This week a lot of time was spent discussing rising rents, the bounceback, forclosures and discussion of new brokerage models, that ignited some great contributions. I was pounced on for being a little cavalier about a thorough research paper. (But there is no pouncing allowed in a deadcat bounce.) Read it on the Matrix Zeppelin:

  • I think that I make a reasonably good case that brokers offering new rate structures are being illegally discriminated against in many ways, and as the Wall Street Journal editorial page complained in 2005, sanctions against brokers have not been forthcoming.

  • Commissions based on the % system of compensation will always be criticized as unfair for the same reason a waiter serving one $200 meal gets a $40 tip while one serving five $20 meals gets only $20.

  • Also the bounceback you talk about, could also be a DEADCAT BOUNCE.

  • You say, “See you in six months” when a buyer says they don’t want to buy now. I say, “See you next Tuesday.”
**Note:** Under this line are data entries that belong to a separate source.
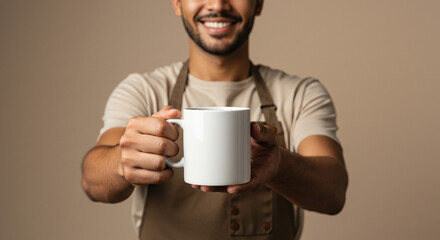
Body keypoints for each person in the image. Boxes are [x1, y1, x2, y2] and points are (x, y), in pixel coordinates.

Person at [81, 0, 349, 239]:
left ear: (258, 3)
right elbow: (92, 181)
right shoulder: (142, 90)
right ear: (177, 4)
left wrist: (280, 164)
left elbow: (333, 193)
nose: (218, 4)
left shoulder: (299, 94)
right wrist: (121, 162)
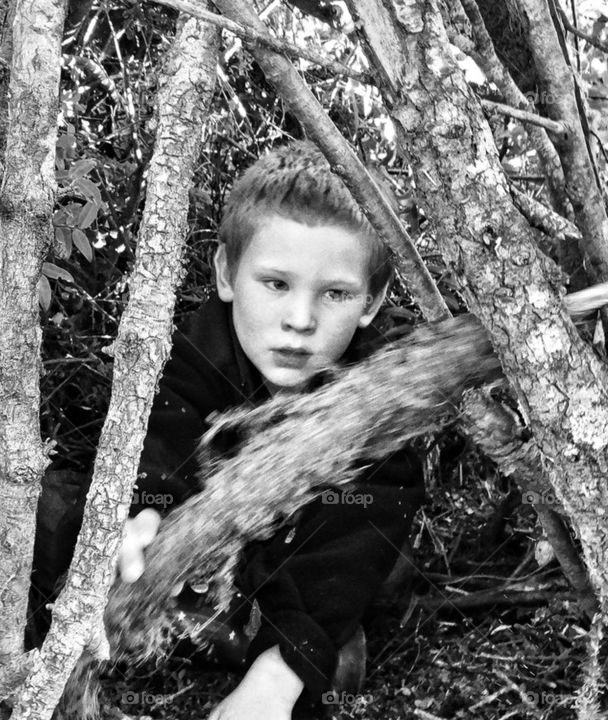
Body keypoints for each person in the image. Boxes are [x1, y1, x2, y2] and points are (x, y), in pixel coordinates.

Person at [32, 140, 425, 719]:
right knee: (55, 511)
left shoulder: (381, 397)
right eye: (276, 284)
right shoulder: (193, 351)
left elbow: (354, 543)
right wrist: (139, 516)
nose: (300, 320)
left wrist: (280, 673)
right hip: (197, 578)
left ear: (371, 302)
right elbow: (161, 437)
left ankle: (273, 664)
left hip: (287, 595)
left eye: (335, 293)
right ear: (226, 274)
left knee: (337, 645)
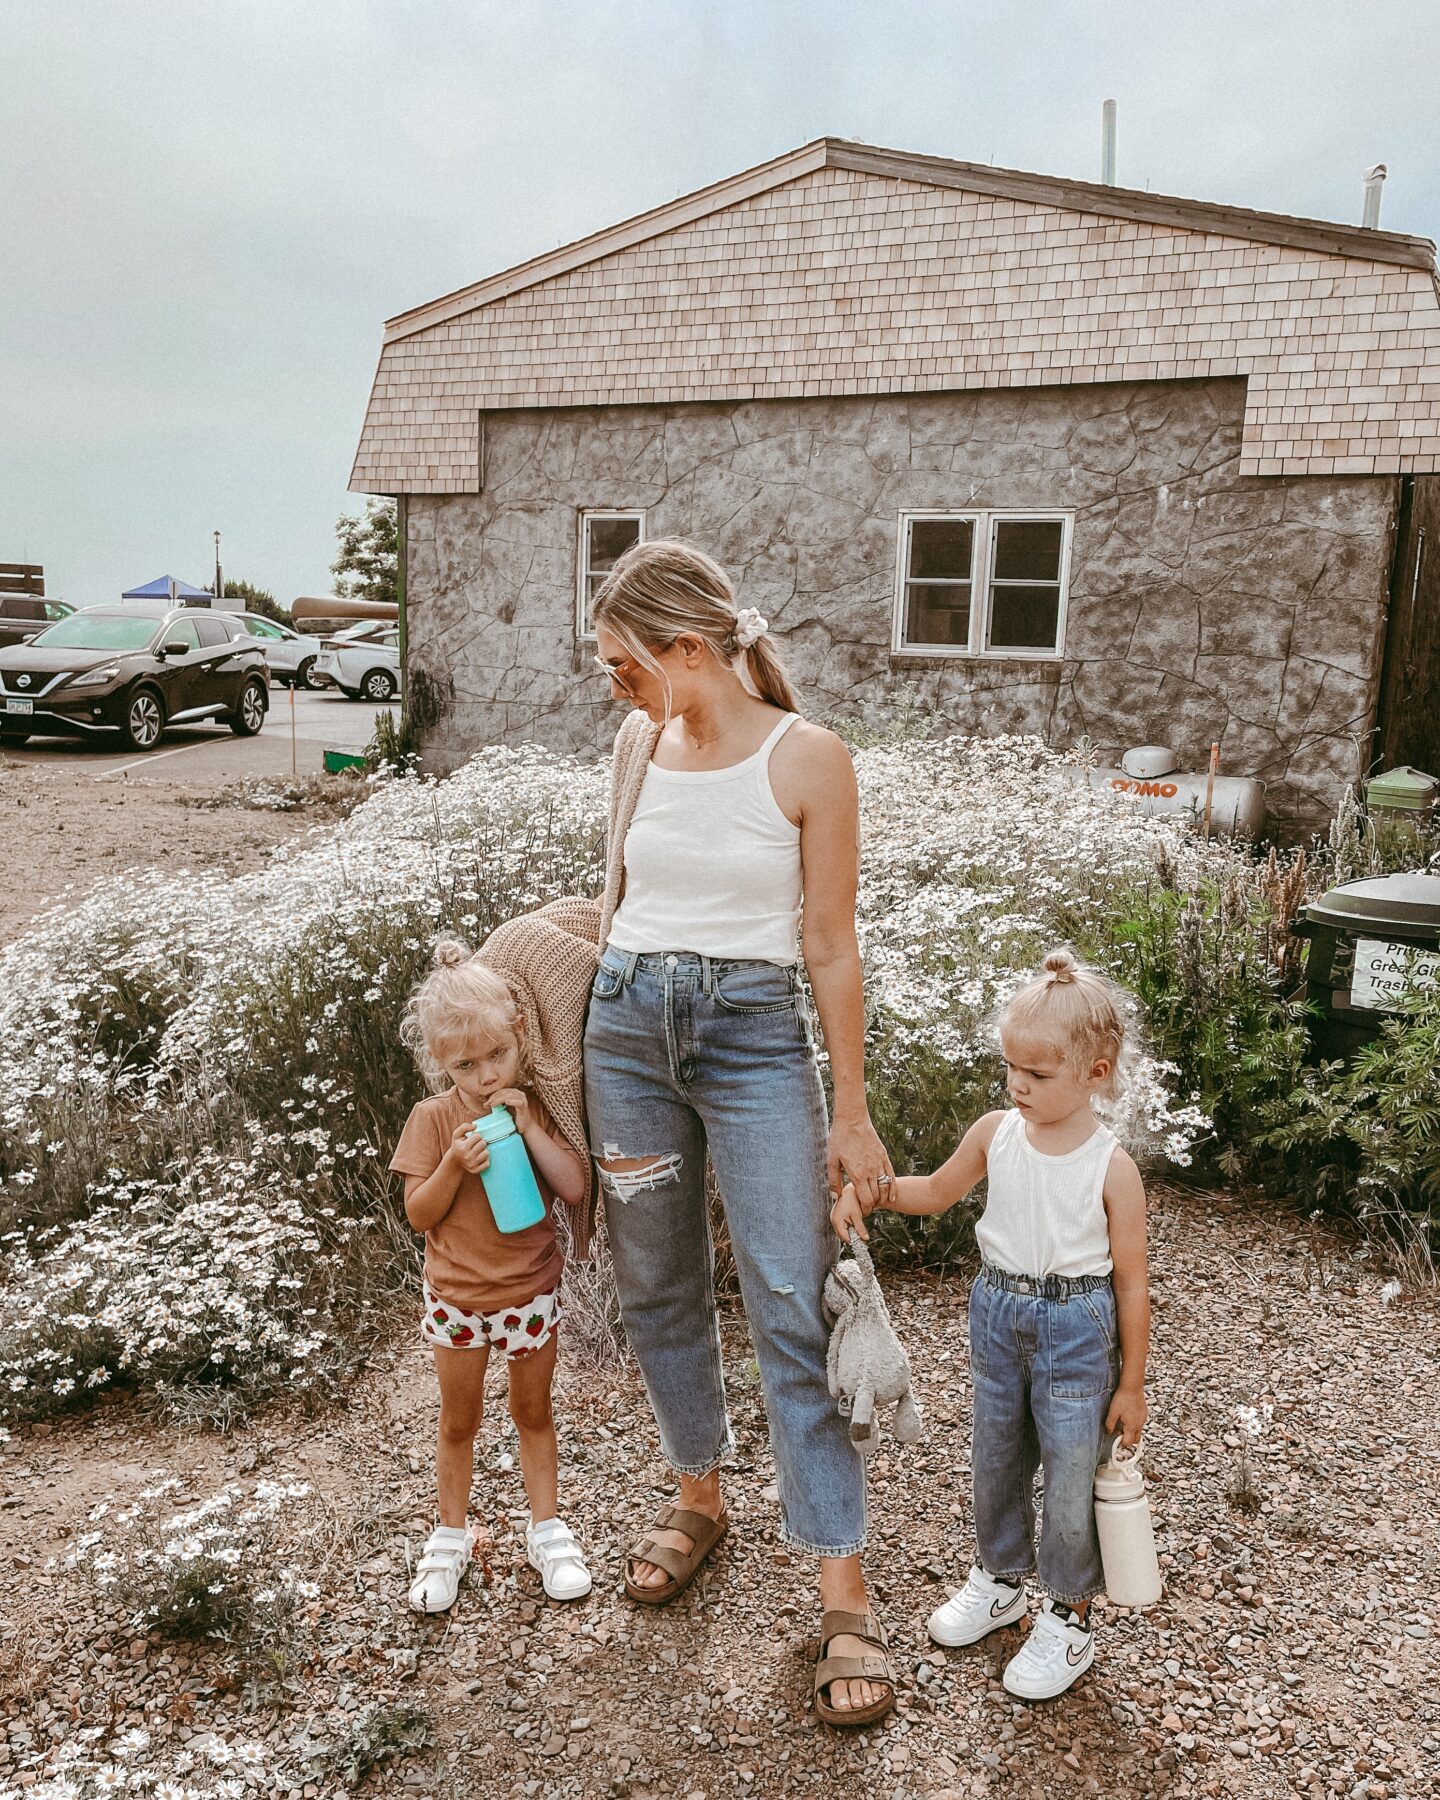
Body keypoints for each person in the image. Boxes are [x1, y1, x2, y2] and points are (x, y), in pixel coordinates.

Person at [584, 538, 898, 1726]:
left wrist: (852, 1113)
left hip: (758, 1036)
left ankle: (840, 1585)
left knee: (788, 1295)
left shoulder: (810, 758)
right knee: (659, 1282)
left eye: (624, 664)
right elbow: (618, 897)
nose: (614, 685)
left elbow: (829, 943)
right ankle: (699, 1497)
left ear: (688, 649)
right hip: (624, 1032)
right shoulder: (635, 745)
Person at [832, 947, 1151, 1702]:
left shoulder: (1112, 1167)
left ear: (1095, 1074)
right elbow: (937, 1192)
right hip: (998, 1314)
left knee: (1073, 1472)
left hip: (1079, 1325)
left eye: (1038, 1075)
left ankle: (1069, 1615)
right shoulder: (994, 1132)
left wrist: (1131, 1383)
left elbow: (1134, 1284)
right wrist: (871, 1196)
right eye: (1012, 1069)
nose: (1018, 1085)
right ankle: (1002, 1576)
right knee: (996, 1453)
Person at [392, 937, 592, 1613]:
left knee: (533, 1412)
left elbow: (572, 1186)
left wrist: (530, 1127)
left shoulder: (530, 1108)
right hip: (457, 1301)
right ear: (440, 1064)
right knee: (458, 1420)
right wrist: (453, 1164)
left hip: (528, 1293)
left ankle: (548, 1530)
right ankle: (449, 1537)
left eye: (497, 1056)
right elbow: (419, 1214)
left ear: (520, 1042)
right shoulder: (433, 1121)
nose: (484, 1075)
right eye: (465, 1064)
  • What all of you have neglected to realize is that this process virtually assures that the borrower ends up with the best offer. If you are worried about losing the referal business that you have worked so hard to cultivate, maybe you need to make sure that you have the best offer available on the table for your customers (instead of being greedy). You should also be sure that it is your customer’s best interests that you are concerned with (fiduciary responsibility??), and not your own. If you don’t do these thing, I am going to be there to take your business and your referal business will forever and after be mine.
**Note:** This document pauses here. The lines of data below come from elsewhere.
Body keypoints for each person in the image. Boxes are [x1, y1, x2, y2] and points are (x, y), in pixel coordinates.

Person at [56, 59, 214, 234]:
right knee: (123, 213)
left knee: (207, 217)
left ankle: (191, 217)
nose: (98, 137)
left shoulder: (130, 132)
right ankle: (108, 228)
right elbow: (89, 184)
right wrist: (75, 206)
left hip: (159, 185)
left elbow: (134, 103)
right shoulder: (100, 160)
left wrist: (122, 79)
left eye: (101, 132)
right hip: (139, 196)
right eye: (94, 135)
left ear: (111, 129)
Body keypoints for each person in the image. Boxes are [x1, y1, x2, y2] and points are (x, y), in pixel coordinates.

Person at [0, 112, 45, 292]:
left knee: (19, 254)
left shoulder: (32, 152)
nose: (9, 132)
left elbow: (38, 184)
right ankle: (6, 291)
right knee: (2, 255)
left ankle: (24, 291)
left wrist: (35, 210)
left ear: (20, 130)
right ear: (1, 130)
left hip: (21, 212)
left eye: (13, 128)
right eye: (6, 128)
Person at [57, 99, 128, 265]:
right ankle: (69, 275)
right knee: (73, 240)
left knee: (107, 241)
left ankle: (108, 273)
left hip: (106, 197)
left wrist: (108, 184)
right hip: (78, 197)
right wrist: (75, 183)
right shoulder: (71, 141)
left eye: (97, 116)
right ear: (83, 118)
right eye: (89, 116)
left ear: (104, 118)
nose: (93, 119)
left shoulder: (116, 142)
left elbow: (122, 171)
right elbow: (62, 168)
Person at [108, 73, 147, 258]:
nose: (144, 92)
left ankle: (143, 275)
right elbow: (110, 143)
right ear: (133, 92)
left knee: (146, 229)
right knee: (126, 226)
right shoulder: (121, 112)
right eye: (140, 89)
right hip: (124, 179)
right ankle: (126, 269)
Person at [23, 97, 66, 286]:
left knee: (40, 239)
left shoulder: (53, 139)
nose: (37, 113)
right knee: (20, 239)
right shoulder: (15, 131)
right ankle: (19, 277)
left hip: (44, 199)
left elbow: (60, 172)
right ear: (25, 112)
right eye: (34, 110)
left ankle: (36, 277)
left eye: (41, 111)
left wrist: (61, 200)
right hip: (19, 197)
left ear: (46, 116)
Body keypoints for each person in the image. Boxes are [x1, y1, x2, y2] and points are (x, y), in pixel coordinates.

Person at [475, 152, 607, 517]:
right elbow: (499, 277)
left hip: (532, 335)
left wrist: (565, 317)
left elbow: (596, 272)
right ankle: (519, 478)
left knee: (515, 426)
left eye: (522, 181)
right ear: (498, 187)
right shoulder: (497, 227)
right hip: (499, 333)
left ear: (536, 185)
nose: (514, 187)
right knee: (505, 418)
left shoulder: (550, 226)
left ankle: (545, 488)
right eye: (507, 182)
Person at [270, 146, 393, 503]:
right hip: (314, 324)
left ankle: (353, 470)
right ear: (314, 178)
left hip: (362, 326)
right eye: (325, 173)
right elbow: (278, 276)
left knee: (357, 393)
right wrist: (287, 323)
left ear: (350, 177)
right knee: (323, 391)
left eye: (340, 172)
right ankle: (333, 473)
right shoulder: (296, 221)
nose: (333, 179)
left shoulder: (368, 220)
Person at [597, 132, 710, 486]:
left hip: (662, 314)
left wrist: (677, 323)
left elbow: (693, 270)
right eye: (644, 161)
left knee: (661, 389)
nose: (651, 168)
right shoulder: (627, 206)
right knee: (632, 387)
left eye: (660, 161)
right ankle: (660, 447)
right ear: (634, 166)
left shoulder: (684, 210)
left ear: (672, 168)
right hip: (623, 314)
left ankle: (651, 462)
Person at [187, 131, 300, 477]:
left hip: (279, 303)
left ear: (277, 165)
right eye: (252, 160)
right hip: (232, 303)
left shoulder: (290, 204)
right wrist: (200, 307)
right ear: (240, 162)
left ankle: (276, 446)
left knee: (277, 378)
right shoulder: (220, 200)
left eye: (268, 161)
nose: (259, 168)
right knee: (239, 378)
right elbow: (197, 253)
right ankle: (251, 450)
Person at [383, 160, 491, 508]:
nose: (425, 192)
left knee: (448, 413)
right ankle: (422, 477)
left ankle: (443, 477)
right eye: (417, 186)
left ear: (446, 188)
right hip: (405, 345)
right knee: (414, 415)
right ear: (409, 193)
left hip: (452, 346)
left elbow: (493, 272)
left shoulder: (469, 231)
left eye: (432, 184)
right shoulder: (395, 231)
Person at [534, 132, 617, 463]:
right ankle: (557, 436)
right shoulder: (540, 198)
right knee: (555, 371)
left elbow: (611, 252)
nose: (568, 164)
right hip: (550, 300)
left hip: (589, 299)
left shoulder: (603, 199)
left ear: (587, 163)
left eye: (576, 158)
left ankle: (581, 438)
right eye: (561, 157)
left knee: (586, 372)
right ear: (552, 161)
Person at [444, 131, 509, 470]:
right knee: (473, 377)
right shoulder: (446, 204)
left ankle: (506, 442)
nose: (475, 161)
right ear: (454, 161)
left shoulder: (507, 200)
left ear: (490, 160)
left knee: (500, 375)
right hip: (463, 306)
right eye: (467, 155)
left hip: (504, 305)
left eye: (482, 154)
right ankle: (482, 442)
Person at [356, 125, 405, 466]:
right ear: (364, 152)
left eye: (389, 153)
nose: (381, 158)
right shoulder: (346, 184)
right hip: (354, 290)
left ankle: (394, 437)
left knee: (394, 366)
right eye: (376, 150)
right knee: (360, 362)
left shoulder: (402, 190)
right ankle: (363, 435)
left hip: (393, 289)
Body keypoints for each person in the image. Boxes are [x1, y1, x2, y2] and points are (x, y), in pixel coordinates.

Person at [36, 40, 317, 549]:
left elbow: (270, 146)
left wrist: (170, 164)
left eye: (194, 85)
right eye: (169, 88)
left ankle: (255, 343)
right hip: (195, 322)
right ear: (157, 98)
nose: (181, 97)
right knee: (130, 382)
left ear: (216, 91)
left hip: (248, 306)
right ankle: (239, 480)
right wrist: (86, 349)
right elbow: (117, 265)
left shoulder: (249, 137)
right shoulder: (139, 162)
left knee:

  • If half say prices are going up is that a good thing? I don’t think you can say. If they already think houses are overpriced, the belief they will rise further would not lead me to believe they are happy about the prospect of overpaying some more. And how many of those who answered the poll Yes going up, were in the market to buy? If most of these YES votes were homeowners who just bought I think they would rationalize they made a good investment, thereby rendering the stat worthless in my opinion. Also, the other half sees prices as going down or neutral (you don’t state in your post for comparison). I don’t see that as positive news since if you believe housing prices will drop you will WAIT until they do before you buy, wouldn’t you? I guess, in the final analysis, it’s just a half a glass of water.

  • The important metric is how many homes out of the total inventory are currently in foreclosure. Why? Because homes in any stage of the process are under pressure to be sold quickly. In a market with 7+months of inventory, that means even Notice of Default homes (not yet foreclosed) will have to be discounted to sell before the Notice of Foreclosure goes out. By the way, when I said the homes have, “entered the foreclosure process” in my previous post, I meant that they have received a notice of default or are at auction/REO.
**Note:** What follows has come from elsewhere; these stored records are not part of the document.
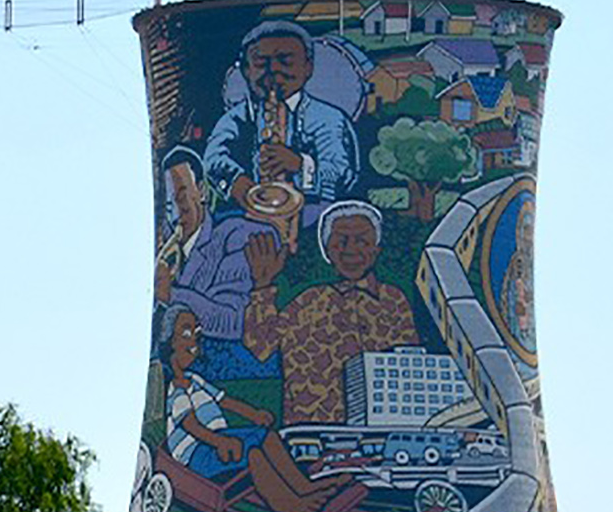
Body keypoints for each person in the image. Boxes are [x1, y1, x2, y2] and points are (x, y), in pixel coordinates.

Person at [163, 305, 348, 512]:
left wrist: (254, 414)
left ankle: (305, 487)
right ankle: (290, 511)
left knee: (265, 435)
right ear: (170, 342)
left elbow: (225, 401)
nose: (194, 342)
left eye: (197, 333)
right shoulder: (176, 390)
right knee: (253, 454)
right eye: (186, 334)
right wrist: (220, 442)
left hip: (218, 438)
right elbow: (190, 425)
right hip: (197, 454)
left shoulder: (195, 380)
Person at [243, 200, 419, 425]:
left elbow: (410, 366)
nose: (351, 249)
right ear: (326, 249)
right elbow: (260, 346)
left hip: (384, 429)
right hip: (315, 429)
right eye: (341, 241)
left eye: (362, 241)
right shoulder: (309, 302)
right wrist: (262, 286)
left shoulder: (393, 301)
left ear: (376, 250)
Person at [203, 21, 359, 207]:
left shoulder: (329, 119)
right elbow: (213, 157)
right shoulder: (236, 118)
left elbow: (342, 173)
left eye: (286, 61)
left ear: (308, 68)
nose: (274, 70)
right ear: (246, 70)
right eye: (261, 62)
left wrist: (299, 165)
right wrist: (239, 184)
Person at [154, 147, 275, 341]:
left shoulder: (236, 236)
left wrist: (171, 295)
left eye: (182, 198)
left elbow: (234, 321)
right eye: (169, 205)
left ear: (201, 192)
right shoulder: (166, 258)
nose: (176, 213)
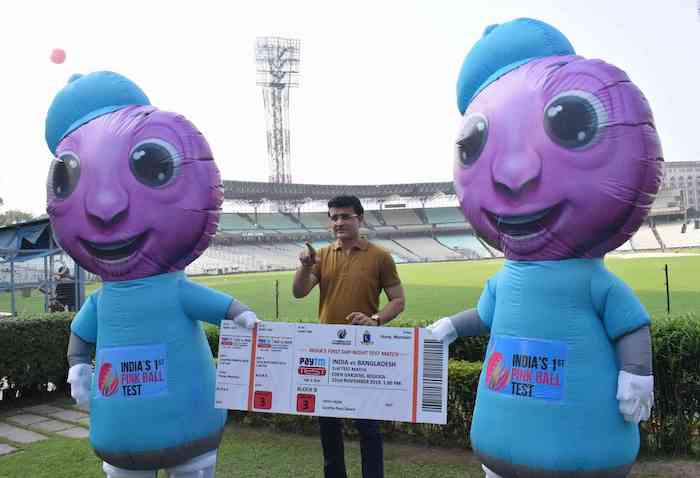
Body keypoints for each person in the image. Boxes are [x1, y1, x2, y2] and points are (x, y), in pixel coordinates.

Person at [292, 195, 406, 478]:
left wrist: (375, 320)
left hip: (362, 352)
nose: (339, 222)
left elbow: (398, 300)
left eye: (345, 216)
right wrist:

  • Lets say rents have gone up 30% this year. Explain to us how landlords would be able to continue to raise rents 30% per year for the next 3 years, if people’s income did not increase at that rate as well? I think Skep-tic’s point is, that people could use many different types of loan products to buy apts in Manhattan, i.e. interest only neg. amortizing, to name a few, and thus leverage their income to pay more and more to buy an apt. But you can’t do this when you rent an apt.

  • This sounds an awful lot like surveys of individual investors in late 2000, who still had starry-eyed expectations of 10% annual gains in their equity portfolios, in spite of all evidence to the contrary. A population with no basic understanding of economics and a vested interest in the status quo is going to take longer than would seem rational to come around to reality.